**Perguntas sobre o texto**
1) Segundo o texto sobre a economia de Alagoas, em que região ficam as cidades do interior com as piores condições estruturais do estado?
2) Imprima o trecho do texto sobre a economia de Alagoas que vai de "Desde o final" até "economia do turismo.".
3) Prossiga com o texto sobre a economia de Alagoas a partir do ponto em que ele para.

**Trecho do documento**
╔══

Esse “cruzeiro” pelas três regiões de Alagoas serviu como forma de confirmação do caráter nefasto da economia canavieira, e de como o estado, pelo menos aqui entre nós, confirma a opinião de Marx: é sim o comitê político da burguesia! As cidades do interior com as piores condições estruturais de Alagoas, cujos déficits habitacionais e as demais discrepâncias sociais são mais gritantes, estão localizadas justamente na faixa geográfica que hospeda o “carro-chefe” da economia de Alagoas: na Zona da Mata. E quanto mais nos afastamos geograficamente do raio de abrangência da cana, mais topamos com as cidades interioranas com as melhores condições estruturais de Alagoas.

Não é curioso que o carro-chefe de nossa economia estadual, em lugar de produzir na faixa geográfica que lhe hospeda (a Zona da Mata) as melhores condições de vida, faça exatamente o contrário, produzindo pobreza, medo, escassez, subdesenvolvimento e morte? Não é curioso que as faixas geográficas menos favorecidas pelo carro-chefe de nossa economia, e cujas condições climáticas são mais adversas (o Agreste e o Sertão), proporcionem no interior de Alagoas o aparecimento das cidades com as melhores condições estruturais?

Desde o final de década de 1980 deu-se em Alagoas o início da construção de uma nova “vocação econômica”, identificada com o turismo. Pensando com os referenciais da economia, talvez seja possível relacionar essa “nova vocação” econômica à desaceleração do setor canavieiro ocorrida nesse período. Esteja essa leitura correta ou não, o certo é que a nova vocação econômica de Alagoas identificada com a indústria turística, até aqui ainda não serviu como meio de superação dos terríveis dilemas estruturais desse estado. Pelo contrário, uma avaliação provisória revela a ambivalência trazida pela economia do turismo.

╚══

**Conjunto de dados**
╔══

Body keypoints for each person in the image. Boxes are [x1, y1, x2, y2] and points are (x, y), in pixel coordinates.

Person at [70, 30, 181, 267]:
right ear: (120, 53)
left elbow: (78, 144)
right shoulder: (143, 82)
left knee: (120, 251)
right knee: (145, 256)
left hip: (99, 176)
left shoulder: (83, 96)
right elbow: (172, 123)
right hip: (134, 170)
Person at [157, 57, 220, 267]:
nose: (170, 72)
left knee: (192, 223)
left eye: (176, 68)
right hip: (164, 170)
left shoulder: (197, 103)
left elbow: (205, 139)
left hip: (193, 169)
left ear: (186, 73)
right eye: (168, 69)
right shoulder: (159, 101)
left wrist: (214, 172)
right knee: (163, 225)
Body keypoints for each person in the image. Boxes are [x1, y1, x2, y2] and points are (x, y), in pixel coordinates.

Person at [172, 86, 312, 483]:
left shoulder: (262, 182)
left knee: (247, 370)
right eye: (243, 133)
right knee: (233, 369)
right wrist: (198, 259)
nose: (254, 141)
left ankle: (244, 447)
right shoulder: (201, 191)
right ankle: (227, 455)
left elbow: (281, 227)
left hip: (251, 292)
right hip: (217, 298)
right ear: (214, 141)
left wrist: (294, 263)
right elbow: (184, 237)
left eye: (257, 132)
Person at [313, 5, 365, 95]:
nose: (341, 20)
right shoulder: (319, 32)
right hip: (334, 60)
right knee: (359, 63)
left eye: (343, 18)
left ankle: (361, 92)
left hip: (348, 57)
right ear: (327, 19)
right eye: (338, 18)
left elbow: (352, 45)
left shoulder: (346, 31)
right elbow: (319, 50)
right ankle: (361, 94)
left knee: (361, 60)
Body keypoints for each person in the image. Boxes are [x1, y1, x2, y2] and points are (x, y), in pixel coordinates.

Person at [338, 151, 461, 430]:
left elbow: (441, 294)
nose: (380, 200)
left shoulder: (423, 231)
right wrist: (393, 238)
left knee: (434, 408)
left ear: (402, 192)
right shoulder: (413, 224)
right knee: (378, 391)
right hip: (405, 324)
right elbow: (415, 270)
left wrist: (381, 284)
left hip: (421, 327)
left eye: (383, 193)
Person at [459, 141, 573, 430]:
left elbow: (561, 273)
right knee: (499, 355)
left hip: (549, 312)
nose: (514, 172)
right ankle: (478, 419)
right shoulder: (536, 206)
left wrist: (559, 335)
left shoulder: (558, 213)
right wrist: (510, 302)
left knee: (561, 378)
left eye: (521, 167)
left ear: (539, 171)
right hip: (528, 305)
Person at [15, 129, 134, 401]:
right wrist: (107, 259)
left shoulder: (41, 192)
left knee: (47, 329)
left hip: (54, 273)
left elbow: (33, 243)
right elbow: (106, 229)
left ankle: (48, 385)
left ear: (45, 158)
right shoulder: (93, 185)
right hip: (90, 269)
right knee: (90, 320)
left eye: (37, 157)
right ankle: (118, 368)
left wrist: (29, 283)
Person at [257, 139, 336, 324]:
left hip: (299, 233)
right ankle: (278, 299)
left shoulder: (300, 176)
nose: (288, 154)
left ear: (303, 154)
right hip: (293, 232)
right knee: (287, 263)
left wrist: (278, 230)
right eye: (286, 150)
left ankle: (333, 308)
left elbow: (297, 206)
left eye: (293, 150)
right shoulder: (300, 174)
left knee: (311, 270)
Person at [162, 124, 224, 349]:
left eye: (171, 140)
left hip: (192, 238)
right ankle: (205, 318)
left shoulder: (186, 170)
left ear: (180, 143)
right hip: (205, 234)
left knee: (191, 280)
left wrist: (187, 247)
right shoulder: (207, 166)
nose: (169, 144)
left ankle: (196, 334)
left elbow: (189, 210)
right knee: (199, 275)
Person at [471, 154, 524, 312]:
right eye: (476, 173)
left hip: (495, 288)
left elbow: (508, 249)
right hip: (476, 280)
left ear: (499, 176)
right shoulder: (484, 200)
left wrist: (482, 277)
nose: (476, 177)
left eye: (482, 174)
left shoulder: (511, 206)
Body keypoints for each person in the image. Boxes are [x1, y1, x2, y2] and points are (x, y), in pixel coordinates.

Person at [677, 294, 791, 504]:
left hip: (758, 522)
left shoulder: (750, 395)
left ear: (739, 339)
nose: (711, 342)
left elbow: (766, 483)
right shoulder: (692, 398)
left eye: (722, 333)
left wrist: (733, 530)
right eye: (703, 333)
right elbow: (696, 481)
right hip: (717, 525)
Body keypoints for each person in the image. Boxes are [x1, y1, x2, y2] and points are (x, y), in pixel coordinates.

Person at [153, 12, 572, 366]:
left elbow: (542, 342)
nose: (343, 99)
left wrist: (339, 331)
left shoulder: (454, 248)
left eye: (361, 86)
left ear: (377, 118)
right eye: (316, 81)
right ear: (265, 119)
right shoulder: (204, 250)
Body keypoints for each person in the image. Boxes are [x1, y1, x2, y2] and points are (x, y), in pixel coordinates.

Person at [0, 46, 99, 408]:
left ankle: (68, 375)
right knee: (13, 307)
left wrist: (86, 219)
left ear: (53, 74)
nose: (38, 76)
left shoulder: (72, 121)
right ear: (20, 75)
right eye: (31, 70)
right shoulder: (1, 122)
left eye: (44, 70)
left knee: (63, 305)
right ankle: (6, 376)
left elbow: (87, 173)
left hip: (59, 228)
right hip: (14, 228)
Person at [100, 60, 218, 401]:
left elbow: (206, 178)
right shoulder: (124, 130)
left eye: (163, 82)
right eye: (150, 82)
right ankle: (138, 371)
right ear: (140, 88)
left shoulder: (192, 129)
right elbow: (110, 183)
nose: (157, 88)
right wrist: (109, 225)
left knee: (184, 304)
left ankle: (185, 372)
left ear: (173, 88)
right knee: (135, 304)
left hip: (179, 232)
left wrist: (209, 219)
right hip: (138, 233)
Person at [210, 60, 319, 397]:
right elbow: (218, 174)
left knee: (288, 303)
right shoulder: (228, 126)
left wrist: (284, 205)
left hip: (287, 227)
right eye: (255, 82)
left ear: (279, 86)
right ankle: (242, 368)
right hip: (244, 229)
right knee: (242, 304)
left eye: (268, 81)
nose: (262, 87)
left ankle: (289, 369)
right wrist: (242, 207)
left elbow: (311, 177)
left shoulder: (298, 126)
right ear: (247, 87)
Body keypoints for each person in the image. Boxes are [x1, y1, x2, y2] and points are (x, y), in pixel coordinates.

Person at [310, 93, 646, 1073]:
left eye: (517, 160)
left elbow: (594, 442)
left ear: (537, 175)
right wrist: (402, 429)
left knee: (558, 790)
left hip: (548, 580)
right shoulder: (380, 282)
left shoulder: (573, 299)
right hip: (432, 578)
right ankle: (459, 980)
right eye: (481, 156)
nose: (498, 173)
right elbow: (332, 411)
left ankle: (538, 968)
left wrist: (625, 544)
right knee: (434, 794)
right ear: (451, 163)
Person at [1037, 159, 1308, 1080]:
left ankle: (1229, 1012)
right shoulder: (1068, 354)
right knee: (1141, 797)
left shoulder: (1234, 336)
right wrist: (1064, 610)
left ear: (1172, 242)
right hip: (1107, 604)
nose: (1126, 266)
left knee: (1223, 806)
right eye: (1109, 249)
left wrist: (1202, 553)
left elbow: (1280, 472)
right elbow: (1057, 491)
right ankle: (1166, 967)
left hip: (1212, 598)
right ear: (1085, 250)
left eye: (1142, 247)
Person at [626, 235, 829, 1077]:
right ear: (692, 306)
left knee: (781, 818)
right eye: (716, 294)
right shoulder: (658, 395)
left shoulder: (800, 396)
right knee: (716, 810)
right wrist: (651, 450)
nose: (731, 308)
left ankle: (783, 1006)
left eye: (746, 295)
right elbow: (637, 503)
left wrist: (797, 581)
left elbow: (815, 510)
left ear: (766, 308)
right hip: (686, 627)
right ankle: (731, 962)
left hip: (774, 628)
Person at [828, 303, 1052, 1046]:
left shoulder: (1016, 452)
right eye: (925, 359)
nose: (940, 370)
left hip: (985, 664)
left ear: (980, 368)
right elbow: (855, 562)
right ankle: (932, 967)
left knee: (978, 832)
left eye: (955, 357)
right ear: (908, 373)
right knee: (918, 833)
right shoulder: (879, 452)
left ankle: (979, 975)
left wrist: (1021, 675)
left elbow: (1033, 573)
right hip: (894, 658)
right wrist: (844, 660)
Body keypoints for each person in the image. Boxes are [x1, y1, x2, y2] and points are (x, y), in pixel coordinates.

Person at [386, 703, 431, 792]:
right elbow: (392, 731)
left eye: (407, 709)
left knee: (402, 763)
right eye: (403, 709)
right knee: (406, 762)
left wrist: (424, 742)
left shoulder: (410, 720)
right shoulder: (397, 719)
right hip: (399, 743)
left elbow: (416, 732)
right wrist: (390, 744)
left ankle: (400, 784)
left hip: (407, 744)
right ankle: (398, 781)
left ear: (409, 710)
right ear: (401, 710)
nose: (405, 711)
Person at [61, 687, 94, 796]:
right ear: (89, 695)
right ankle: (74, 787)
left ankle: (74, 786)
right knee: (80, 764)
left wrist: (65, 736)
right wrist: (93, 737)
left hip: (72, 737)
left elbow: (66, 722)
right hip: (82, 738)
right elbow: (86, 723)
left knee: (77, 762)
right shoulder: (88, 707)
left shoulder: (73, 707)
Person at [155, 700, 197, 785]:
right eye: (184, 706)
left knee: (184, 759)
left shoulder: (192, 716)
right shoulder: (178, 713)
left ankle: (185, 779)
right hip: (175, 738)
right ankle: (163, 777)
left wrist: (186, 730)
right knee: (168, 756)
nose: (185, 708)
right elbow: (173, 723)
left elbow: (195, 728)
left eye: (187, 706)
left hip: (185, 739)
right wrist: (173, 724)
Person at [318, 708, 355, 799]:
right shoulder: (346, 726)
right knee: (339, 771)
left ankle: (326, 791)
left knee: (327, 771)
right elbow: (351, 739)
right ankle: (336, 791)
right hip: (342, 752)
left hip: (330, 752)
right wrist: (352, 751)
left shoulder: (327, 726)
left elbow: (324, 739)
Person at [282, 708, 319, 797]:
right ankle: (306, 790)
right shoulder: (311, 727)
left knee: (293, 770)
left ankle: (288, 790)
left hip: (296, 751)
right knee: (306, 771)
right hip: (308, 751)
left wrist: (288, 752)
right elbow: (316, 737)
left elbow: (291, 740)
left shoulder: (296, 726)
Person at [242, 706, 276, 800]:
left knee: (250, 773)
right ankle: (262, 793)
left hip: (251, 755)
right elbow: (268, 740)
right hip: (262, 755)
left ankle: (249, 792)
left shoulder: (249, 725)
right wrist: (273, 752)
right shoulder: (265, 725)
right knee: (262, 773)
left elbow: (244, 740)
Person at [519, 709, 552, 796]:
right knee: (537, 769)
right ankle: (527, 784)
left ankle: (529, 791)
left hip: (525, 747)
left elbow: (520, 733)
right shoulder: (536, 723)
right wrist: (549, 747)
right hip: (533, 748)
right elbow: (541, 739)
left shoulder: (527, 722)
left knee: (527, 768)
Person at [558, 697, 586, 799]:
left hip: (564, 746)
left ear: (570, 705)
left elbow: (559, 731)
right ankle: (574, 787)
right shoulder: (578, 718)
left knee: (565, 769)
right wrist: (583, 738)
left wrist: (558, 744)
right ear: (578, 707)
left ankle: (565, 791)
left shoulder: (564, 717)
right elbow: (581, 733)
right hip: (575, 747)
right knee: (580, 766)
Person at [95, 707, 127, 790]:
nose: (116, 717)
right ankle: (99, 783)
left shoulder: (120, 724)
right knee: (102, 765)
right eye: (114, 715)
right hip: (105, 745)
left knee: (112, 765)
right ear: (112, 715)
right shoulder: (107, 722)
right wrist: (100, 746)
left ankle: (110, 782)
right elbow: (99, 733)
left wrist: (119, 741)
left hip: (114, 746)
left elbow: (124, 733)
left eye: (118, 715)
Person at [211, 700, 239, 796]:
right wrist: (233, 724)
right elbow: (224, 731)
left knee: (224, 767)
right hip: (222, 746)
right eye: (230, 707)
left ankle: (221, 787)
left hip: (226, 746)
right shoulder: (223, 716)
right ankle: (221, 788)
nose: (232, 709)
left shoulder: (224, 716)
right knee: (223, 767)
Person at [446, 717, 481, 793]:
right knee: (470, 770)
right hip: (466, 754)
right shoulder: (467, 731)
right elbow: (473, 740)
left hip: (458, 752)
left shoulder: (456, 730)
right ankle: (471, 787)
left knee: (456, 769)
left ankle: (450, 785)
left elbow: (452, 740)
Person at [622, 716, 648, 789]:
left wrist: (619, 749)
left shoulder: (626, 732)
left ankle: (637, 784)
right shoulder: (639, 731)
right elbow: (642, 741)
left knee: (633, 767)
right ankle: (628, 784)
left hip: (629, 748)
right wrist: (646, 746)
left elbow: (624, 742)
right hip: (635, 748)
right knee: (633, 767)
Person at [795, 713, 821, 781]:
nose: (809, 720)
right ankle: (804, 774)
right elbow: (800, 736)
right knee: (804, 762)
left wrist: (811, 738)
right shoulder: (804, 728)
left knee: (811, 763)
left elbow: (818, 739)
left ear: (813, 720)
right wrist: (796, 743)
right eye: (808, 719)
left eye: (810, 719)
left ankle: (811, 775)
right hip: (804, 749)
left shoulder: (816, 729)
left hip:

╚══

**Respostas das tarefas**
1) Na Zona da Mata.

2)
Desde o final de década de 1980 deu-se em Alagoas o início da construção de uma nova “vocação econômica”, identificada com o turismo. Pensando com os referenciais da economia, talvez seja possível relacionar essa “nova vocação” econômica à desaceleração do setor canavieiro ocorrida nesse período. Esteja essa leitura correta ou não, o certo é que a nova vocação econômica de Alagoas identificada com a indústria turística, até aqui ainda não serviu como meio de superação dos terríveis dilemas estruturais desse estado. Pelo contrário, uma avaliação provisória revela a ambivalência trazida pela economia do turismo.

3)
Enquanto do ponto de vista dos benefícios econômicos podemos afirmar que o turismo serve como meio de “aquecimento da economia local”, injetando-lhe capital e criando uma rede de empregos diretos e indiretos, do ponto de vista da identidade cultural o turismo vem proporcionando uma invasão estrangeira em certas comunidades praieiras que contribui no atentado crescente às formas tradicionais de vida dessas comunidades nativas, como bem mostra o trabalho de pesquisa da professora Adélia Augusta Souto, do departamento de Psicologia da UFAL.

A presente polêmica entre a prefeitura de Maceió e a comunidade dos pescadores do Jaraguá revela outra estranha faceta presente na vocação turística deste estado: ela se alimenta da negação daquilo que, para o estado (e obviamente para as elites locais), é considerado repulsivo, impuro e feio aos olhos dos visitantes. É Zygmunt Bauman quem melhor vem tratando do tema da eliminação e do confinamento do “lixo humano” por parte de nossas sociedades pós-modernas. Em nome dos ideais pós-modernos de “pureza” e de “ordem”, a palavra da vez é reciclar as sociedades do “lixo humano”, sejam os imigrantes ilegais nos países europeus e nos Estados Unidos, sejam aqueles que estão fora do circuito de consumo nos grandes centros urbanos, sejam os pescadores ditos favelados que “mancham” a bela e organizada orla de Maceió.

O fetiche de momento da prefeitura de Maceió consiste em realocar os moradores da vila do Jaraguá. Foi lá, em frente à AMAJAR (Associação de Moradores e Amigos do Jaraguá), comendo camarão e lagosta oferecidos por Enaura, que entendi a coisa de forma integral. A vila está situada ao lado do cais do Porto de Maceió, que é por onde escoa boa parte do açúcar que adoça o café dos europeus, e é também onde os navios turísticos podem ter sua primeira impressão visual da capital alagoana. Os cruzeiros chegados à Maceió não têm outra opção: antes da Pajuçara, da Ponta Verde, da Jatiúca, e das outras belíssimas praias dessa capital, a vila de pescadores do Jaraguá é a primeira visão que se pode contemplar dos navios ali aportados. De fato, uma pedra no sapato da elite político-econômica alagoana preocupada em salvaguardar os olhos dos turistas da “presença imunda” dos pescadores.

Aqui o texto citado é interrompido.